Le Type 37A incarne un moment particulier de l’histoire automobile, celui où la compétition automobile était encore accessible aux passionnés fortunés mais pas milliardaires. Bugatti a réussi à créer une voiture capable de gagner des courses de prestige sans nécessiter le budget d’une écurie d’usine.

La philosophie d’Ettore Bugatti transparaît dans chaque aspect de cette voiture. Plutôt que de chercher la puissance brute, il a privilégié l’équilibre, la légèreté et la finesse. Cette approche a permis au Type 37A de battre régulièrement des voitures deux fois plus puissantes, simplement parce qu’il accélérait mieux en sortie de virage et freinait plus tard.

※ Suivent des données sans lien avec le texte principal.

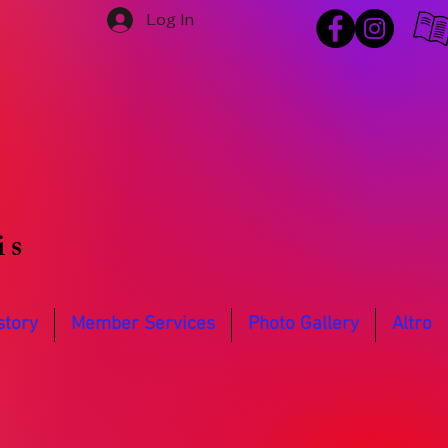
Log In
is
story
Member Services
Photo Gallery
Altro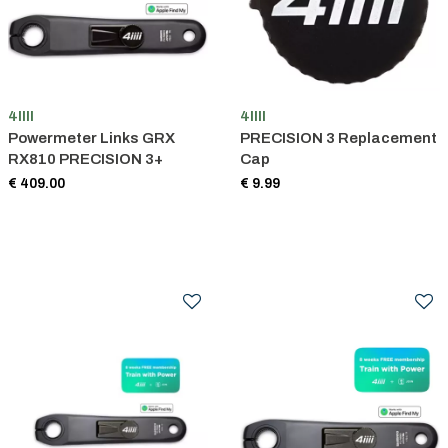
4IIII
4IIII
Powermeter Links GRX
PRECISION 3 Replacement
RX810 PRECISION 3+
Cap
€ 409.00
€ 9.99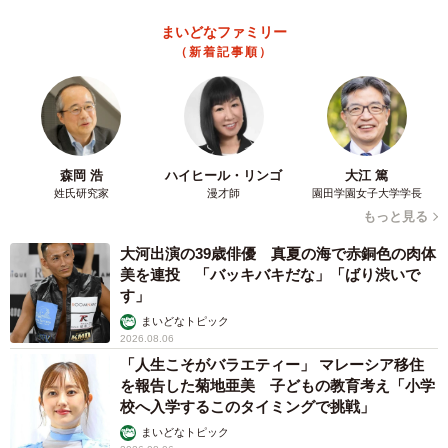
まいどなファミリー
（新着記事順）
森岡 浩
ハイヒール・リンゴ
大江 篤
姓氏研究家
漫才師
園田学園女子大学学長
もっと見る
大河出演の39歳俳優 真夏の海で赤銅色の肉体
美を連投 「バッキバキだな」「ばり渋いで
す」
まいどなトピック
2026.08.06
「人生こそがバラエティー」 マレーシア移住
を報告した菊地亜美 子どもの教育考え「小学
校へ入学するこのタイミングで挑戦」
まいどなトピック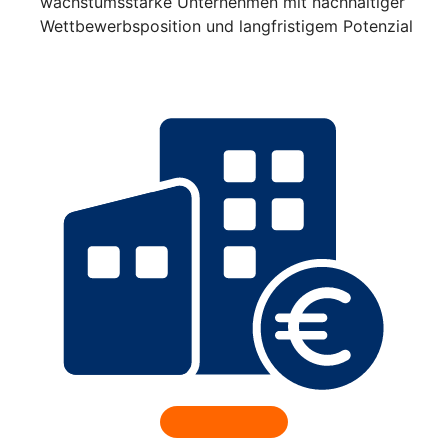
wachstumsstarke Unternehmen mit nachhaltiger
Wettbewerbsposition und langfristigem Potenzial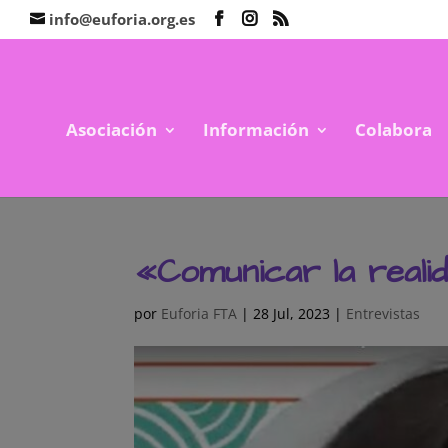
info@euforia.org.es
Asociación
Información
Colabora
«Comunicar la realid
por
Euforia FTA
|
28 Jul, 2023
|
Entrevistas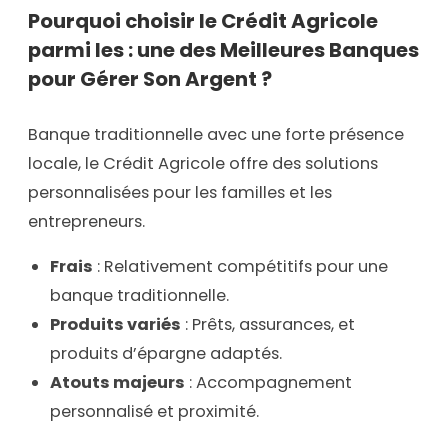
Pourquoi choisir le Crédit Agricole
parmi les : une des Meilleures Banques
pour Gérer Son Argent ?
Banque traditionnelle avec une forte présence
locale, le Crédit Agricole offre des solutions
personnalisées pour les familles et les
entrepreneurs.
Frais
: Relativement compétitifs pour une
banque traditionnelle.
Produits variés
: Prêts, assurances, et
produits d’épargne adaptés.
Atouts majeurs
: Accompagnement
personnalisé et proximité.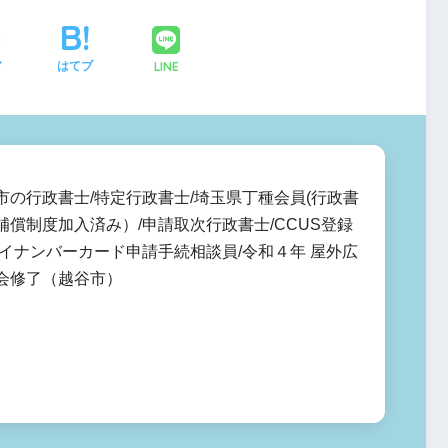
LINE
ア
はてブ
市の行政書士/特定行政書士/埼玉県丁種会員(行政書
補償制度加入済み）/申請取次行政書士/CCUS登録
マイナンバーカード申請手続相談員/令和４年 屋外広
会修了（越谷市）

L’élégance mécanique du Type 37A fascine encore aujourd’hui les ingénieurs et les passionnés. Chaque composant a été pensé pour remplir sa fonction de la manière la plus efficace possible, sans superflu. Les trois soupapes par cylindre, le compresseur Roots, les roues en aluminium : chaque solution technique avait un but précis et mesurable en termes de performance.

Pour les collectionneurs modernes, posséder un Type 37A signifie détenir un morceau d’histoire automobile authentique. Ces voitures ont vraiment couru, ont vraiment gagné, et continuent de rouler près d’un siècle plus tard. Elles représentent une époque où les pilotes étaient des aventuriers, où les courses se disputaient sur des routes ouvertes, et où Bugatti dominait le monde de la compétition avec une élégance inégalée.

Le Type 37A a démocratisé la compétition automobile de haut niveau, permettant à des pilotes privés de vivre leur passion au plus haut niveau. Cette mission accomplie dans les années 1920 résonne encore aujourd’hui dans le monde de la collection automobile, où cette petite Bugatti suralimentée continue d’inspirer respect et admiration.